Bara N. had been subjecting Maguette Mbeugou to threats, harassment and economic abuse for months. After stabbing her over 80 times he walked out on their daughters, who were two and four at the time and who spent more than seven hours home alone with their mother’s body.
The high court considered it was not sufficiently proven that the children suffered psychological distress due “to the perception of the sounds coming from the fatal assault or to the fact of being abandoned.” For that reason, it eliminated one of the counts on which Bara N. had been convicted, while upholding the rest.
The Supreme Court thus accepted Bara N.’s appeal and reduced the sentence first imposed on him by a provincial court and later confirmed by the High Court of Justice of the Basque Country, which had found him guilty of murder with the aggravating circumstances of kinship, abandonment of minors, reiterated abuse and psychological injuries. It is the latter count that has been dropped.
The Supreme noted that it was never proven that the children underwent a specific treatment prescribed by a doctor, only that the minors received therapy. A specific treatment would be one of the legal requirements to convict Bara N. of causing psychological distress, the court argued.

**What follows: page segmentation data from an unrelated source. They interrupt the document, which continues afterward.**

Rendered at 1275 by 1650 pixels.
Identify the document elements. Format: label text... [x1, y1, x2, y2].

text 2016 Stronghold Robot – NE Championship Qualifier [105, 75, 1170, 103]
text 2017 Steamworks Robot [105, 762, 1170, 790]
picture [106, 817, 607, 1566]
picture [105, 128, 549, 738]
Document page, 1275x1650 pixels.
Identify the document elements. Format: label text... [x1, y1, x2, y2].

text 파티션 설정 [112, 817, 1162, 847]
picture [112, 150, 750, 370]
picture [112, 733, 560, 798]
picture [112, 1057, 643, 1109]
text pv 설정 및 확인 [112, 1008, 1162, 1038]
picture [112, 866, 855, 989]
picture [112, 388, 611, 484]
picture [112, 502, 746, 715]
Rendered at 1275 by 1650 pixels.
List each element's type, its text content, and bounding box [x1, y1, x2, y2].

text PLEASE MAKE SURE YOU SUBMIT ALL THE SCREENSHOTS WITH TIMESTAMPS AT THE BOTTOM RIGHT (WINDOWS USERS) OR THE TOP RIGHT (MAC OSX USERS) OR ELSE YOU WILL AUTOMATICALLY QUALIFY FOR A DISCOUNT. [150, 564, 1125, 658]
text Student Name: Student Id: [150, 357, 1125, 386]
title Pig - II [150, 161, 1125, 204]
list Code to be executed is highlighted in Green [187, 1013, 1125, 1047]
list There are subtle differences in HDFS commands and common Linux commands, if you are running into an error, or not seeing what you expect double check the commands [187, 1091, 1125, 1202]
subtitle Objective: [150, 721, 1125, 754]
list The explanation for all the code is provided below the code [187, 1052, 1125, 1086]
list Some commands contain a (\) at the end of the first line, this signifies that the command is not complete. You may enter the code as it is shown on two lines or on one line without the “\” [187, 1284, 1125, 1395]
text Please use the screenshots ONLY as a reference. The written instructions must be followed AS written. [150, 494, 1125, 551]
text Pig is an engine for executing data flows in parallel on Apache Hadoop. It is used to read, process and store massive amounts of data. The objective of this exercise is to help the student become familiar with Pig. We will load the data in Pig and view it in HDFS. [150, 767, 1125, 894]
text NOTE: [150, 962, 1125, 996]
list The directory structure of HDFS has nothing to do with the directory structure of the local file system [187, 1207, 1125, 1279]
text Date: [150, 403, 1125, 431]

Bara N. and his wife Maguette Mbeugou, 25, were both natives of Senegal who were living in Bilbao, in an apartment located on Ollerías street. On the night of September 24, 2018, the man stabbed his wife around 83 times before slitting her throat, as proven by the provincial court. Months earlier, in December 2017, the woman had filed a complaint against her husband with the Bilbao Municipal Police and requested a protection order in court, which was denied the following day. Days later, the court also acquitted Bara N. of the crime of continued threats against his family, but removed custody of the children and was told not to come within 500 meters of the family home.
After the crime, both children presented psychological, emotional, cognitive and behavioral problems, and one of them developed mutism. When the sentence was handed down in December 2021, three years after the murder, both girls were still in therapy.